通院と入院に区別されており、県の基本対策としては小学校卒業までで、子どもが3人以上いる世帯の場合には高校卒業までを基準にしており、全市町村でクリアしています。多くの市町村では中学校卒業まで助成しており、糸魚川、加茂などのいくつかの市町村では独自に高校卒業までを保証しています。支給方法は現物給付で負担が少なくなっています。

【後期高齢者医療制度】
新潟県の後期高齢者医療制度の対象者となるのは75歳以上で一定の障害がある方は65歳から74歳までの方も含まれます。一部負担金として現役なみ所得者は3割負担になっていますが、家族とも住民税非課税の場合には1割負担となります。
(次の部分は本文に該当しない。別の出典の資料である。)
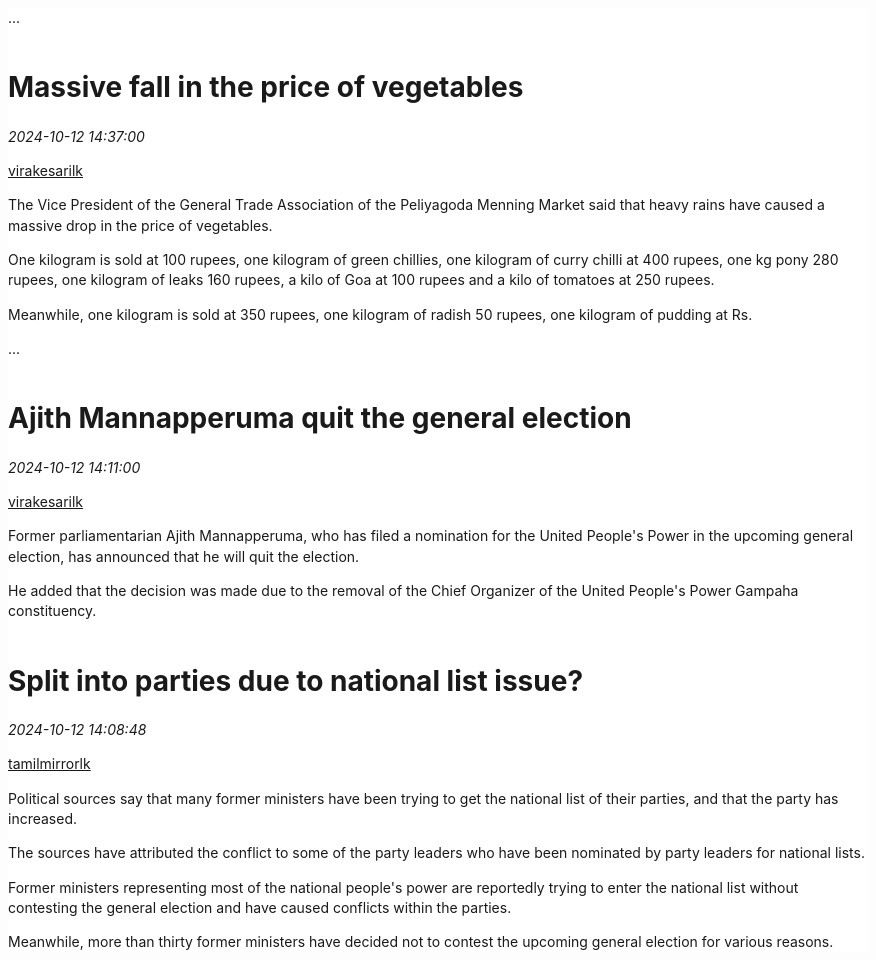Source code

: ...



# Massive fall in the price of vegetables

*2024-10-12 14:37:00*

[virakesarilk](https://www.virakesari.lk/article/196104)

The Vice President of the General Trade Association of the Peliyagoda Menning Market said that heavy rains have caused a massive drop in the price of vegetables.

One kilogram is sold at 100 rupees, one kilogram of green chillies, one kilogram of curry chilli at 400 rupees, one kg pony 280 rupees, one kilogram of leaks 160 rupees, a kilo of Goa at 100 rupees and a kilo of tomatoes at 250 rupees.

Meanwhile, one kilogram is sold at 350 rupees, one kilogram of radish 50 rupees, one kilogram of pudding at Rs.

...



# Ajith Mannapperuma quit the general election

*2024-10-12 14:11:00*

[virakesarilk](https://www.virakesari.lk/article/196105)

Former parliamentarian Ajith Mannapperuma, who has filed a nomination for the United People's Power in the upcoming general election, has announced that he will quit the election.

He added that the decision was made due to the removal of the Chief Organizer of the United People's Power Gampaha constituency.



# Split into parties due to national list issue?

*2024-10-12 14:08:48*

[tamilmirrorlk](https://www.tamilmirror.lk/செய்திகள்/தேசிய-பட்டியல்-பிரச்சினையால்-கட்சிகளுக்குள்-பிளவு/175-345317)

Political sources say that many former ministers have been trying to get the national list of their parties, and that the party has increased.

The sources have attributed the conflict to some of the party leaders who have been nominated by party leaders for national lists.

Former ministers representing most of the national people's power are reportedly trying to enter the national list without contesting the general election and have caused conflicts within the parties.

Meanwhile, more than thirty former ministers have decided not to contest the upcoming general election for various reasons.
入院時の食事代や通院代も負担額に上限がありますので、窓口で支払いをしなければならない金額に制限を設定し負担を軽減しています。

【助成金の対象となる特定疾病】
新潟県の特定疾病の助成として肝炎促進事業があります。B型とC型の肝炎ウイルス患者の方へのインターフェロン療法、インターフェロンフリー療法、核酸アナログ製剤治療を医療費助成の対象とし保険適用としています。
新潟県に住所がある患者とその被扶養者であれば保健所に申請することにより1年の助成を受けることができますがプロアテーゼ治療剤とインターフェロンフリー療法は7か月になります。市町村税が23万5千円以上か以下かで自己負担金の額が月額1万円か2万円になります。